======== Exercise material ========
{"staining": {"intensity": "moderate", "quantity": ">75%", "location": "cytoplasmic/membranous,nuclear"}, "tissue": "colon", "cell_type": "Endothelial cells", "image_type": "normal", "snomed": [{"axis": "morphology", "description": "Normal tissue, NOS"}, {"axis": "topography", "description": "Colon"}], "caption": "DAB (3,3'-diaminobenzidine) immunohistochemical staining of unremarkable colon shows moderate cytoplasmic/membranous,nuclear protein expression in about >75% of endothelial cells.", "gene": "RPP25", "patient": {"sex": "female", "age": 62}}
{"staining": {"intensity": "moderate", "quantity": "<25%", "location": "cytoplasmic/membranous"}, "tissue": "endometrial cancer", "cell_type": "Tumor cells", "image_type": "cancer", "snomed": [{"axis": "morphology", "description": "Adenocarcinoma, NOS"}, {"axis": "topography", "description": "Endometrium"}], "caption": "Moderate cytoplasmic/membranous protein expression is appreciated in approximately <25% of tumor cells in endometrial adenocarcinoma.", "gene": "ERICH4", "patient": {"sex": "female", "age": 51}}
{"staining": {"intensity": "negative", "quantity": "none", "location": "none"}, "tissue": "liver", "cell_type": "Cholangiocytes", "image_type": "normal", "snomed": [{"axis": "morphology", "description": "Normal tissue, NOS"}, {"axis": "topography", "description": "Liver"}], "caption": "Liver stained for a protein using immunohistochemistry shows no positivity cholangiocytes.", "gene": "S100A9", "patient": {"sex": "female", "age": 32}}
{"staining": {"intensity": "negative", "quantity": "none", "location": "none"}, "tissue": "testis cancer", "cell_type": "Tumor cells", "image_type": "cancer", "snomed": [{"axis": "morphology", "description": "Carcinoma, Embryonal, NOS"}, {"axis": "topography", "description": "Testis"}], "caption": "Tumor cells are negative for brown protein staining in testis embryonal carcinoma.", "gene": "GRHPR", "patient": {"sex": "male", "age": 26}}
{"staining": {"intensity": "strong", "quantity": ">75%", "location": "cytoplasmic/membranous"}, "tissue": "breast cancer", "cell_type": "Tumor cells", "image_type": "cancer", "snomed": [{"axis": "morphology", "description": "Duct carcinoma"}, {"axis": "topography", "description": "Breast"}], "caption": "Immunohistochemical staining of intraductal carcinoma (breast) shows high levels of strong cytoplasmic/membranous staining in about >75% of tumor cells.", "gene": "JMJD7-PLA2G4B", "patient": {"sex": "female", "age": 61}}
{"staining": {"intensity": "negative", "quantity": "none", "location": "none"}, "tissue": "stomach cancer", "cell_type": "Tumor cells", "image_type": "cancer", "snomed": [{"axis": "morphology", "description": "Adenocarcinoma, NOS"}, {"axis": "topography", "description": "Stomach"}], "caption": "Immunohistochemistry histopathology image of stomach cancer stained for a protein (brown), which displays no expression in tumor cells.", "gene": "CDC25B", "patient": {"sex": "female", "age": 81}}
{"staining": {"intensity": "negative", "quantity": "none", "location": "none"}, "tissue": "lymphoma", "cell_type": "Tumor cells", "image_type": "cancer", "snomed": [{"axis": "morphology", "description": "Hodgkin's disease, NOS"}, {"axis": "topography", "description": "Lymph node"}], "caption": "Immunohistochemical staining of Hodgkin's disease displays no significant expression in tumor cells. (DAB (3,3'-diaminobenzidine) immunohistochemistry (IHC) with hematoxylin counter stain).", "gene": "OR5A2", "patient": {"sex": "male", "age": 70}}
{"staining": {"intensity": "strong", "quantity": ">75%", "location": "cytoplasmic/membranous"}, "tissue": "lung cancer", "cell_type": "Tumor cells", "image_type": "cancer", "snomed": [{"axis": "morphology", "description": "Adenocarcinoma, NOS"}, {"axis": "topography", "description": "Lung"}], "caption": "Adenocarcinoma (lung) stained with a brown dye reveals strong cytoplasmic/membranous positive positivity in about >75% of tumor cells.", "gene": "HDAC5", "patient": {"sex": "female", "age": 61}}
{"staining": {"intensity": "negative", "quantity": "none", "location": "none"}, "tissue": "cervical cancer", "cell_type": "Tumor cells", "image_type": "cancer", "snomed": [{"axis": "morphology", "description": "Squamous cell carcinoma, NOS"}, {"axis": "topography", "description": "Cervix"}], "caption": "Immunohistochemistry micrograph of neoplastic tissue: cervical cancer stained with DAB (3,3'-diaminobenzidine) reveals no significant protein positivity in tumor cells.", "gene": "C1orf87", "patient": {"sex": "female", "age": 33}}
========
Take the lines above from the one containing "cells are negative" down to the one containing "staining of Hodgkin's", and transcribe them exactly, both ends included.

▸ **Response**
{"staining": {"intensity": "negative", "quantity": "none", "location": "none"}, "tissue": "testis cancer", "cell_type": "Tumor cells", "image_type": "cancer", "snomed": [{"axis": "morphology", "description": "Carcinoma, Embryonal, NOS"}, {"axis": "topography", "description": "Testis"}], "caption": "Tumor cells are negative for brown protein staining in testis embryonal carcinoma.", "gene": "GRHPR", "patient": {"sex": "male", "age": 26}}
{"staining": {"intensity": "strong", "quantity": ">75%", "location": "cytoplasmic/membranous"}, "tissue": "breast cancer", "cell_type": "Tumor cells", "image_type": "cancer", "snomed": [{"axis": "morphology", "description": "Duct carcinoma"}, {"axis": "topography", "description": "Breast"}], "caption": "Immunohistochemical staining of intraductal carcinoma (breast) shows high levels of strong cytoplasmic/membranous staining in about >75% of tumor cells.", "gene": "JMJD7-PLA2G4B", "patient": {"sex": "female", "age": 61}}
{"staining": {"intensity": "negative", "quantity": "none", "location": "none"}, "tissue": "stomach cancer", "cell_type": "Tumor cells", "image_type": "cancer", "snomed": [{"axis": "morphology", "description": "Adenocarcinoma, NOS"}, {"axis": "topography", "description": "Stomach"}], "caption": "Immunohistochemistry histopathology image of stomach cancer stained for a protein (brown), which displays no expression in tumor cells.", "gene": "CDC25B", "patient": {"sex": "female", "age": 81}}
{"staining": {"intensity": "negative", "quantity": "none", "location": "none"}, "tissue": "lymphoma", "cell_type": "Tumor cells", "image_type": "cancer", "snomed": [{"axis": "morphology", "description": "Hodgkin's disease, NOS"}, {"axis": "topography", "description": "Lymph node"}], "caption": "Immunohistochemical staining of Hodgkin's disease displays no significant expression in tumor cells. (DAB (3,3'-diaminobenzidine) immunohistochemistry (IHC) with hematoxylin counter stain).", "gene": "OR5A2", "patient": {"sex": "male", "age": 70}}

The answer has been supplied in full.